The election was seen as a pivotal step toward restoring democracy here, eight years after Musharraf seized power in a coup. It also was intended to restore credibility to the government after Musharraf used a six-week state of emergency to arrest thousands of political opponents and crack down on the independent judiciary.

However, with Sharif’s party on the sidelines and Bhutto’s party leaderless and in disarray, the election will have little, if any, credibility.

Image: Pakistani former premier Benazir Bhutto waves to her supporters at an election compaign rally in Rawalpindi where she was later killed by a suicide attack.
Pakistani former premier Benazir Bhutto waves to her supporters as she arrived for an election compaign rally in Rawalpindi 27 December 2007. Pakistan opposition leader Benazir Bhutto was killed in a suicide attack at a campaign rally, the interior ministry told AFP. AFP PHOTO/AAMIR QURESHI (Photo credit should read AAMIR QURESHI/AFP/Getty Images)Aamir Qureshi / AFP

“This assassination is the most serious setback for democracy in Pakistan,” said Rasul Baksh Rais, a political scientist at Lahore’s University of Management Sciences. “It shows extremists are powerful enough to disrupt the democratic process.”

Sharif demanded Musharraf’s resignation. “Musharraf is the cause of all the problems,” Sharif said.

Bhutto’s death closed another grim chapter in Pakistan’s bloodstained history, 28 years after her father, Zulfiqar Ali Bhutto, another ex-prime minister, was hanged by a military dictatorship just a few miles from where she was killed.

'Killer, Killer, Musharraf'
As the news of her killing spread, supporters gathered at the hospital where Bhutto had been taken, smashed glass doors, stoned cars and chanted, “Killer, Killer, Musharraf.”

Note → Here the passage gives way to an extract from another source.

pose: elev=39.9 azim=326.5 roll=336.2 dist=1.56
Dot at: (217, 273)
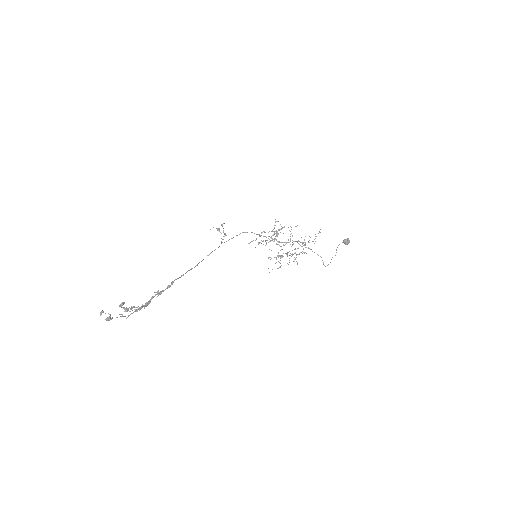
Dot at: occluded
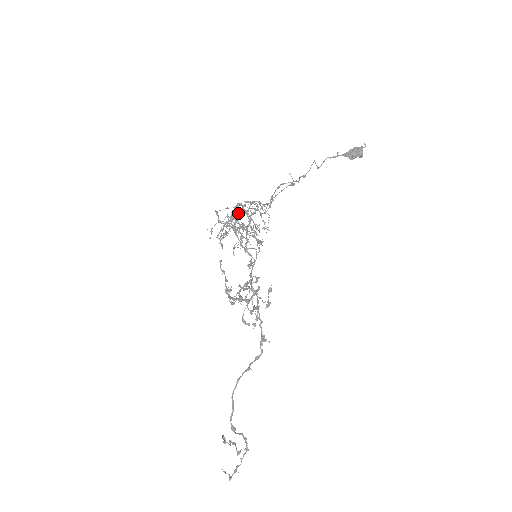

The U.N. Security Council vigorously denounced the killing and urged “all Pakistanis to exercise restraint and maintain stability in the country.”

The United States, meanwhile, struggled to reformulate its plan to stabilize the country based on a rapprochement between Bhutto and Musharraf.

Next to Musharraf, Bhutto, 54, was the country’s best known political figure, serving two terms as prime minister between 1988 and 1996. She was respected in the West for her liberal outlook and determination to combat Islamic extremism.

Bhutto had just addressed more than 5,000 supporters in Rawalpindi on Thursday when the attacker struck as she was leaving the rally in a white sports utility vehicle.

A smiling Bhutto had stuck her head out of the sunroof to respond to youths chanting her name, said Sardar Qamar Hayyat, an official from Bhutto’s party.

“Then I saw a thin, young man jumping toward her vehicle from the back and opening fire. Moments later, I saw her speeding vehicle going away. That was the time when I heard a blast and fell down,” Hayyat said.

Bhutto was rushed into emergency surgery, but died from her gunshot wounds. Another 20 people were killed in the bombing, according to police and witnesses.

Hours after Bhutto’s death, supporters carried her body out of the hospital in a wooden coffin.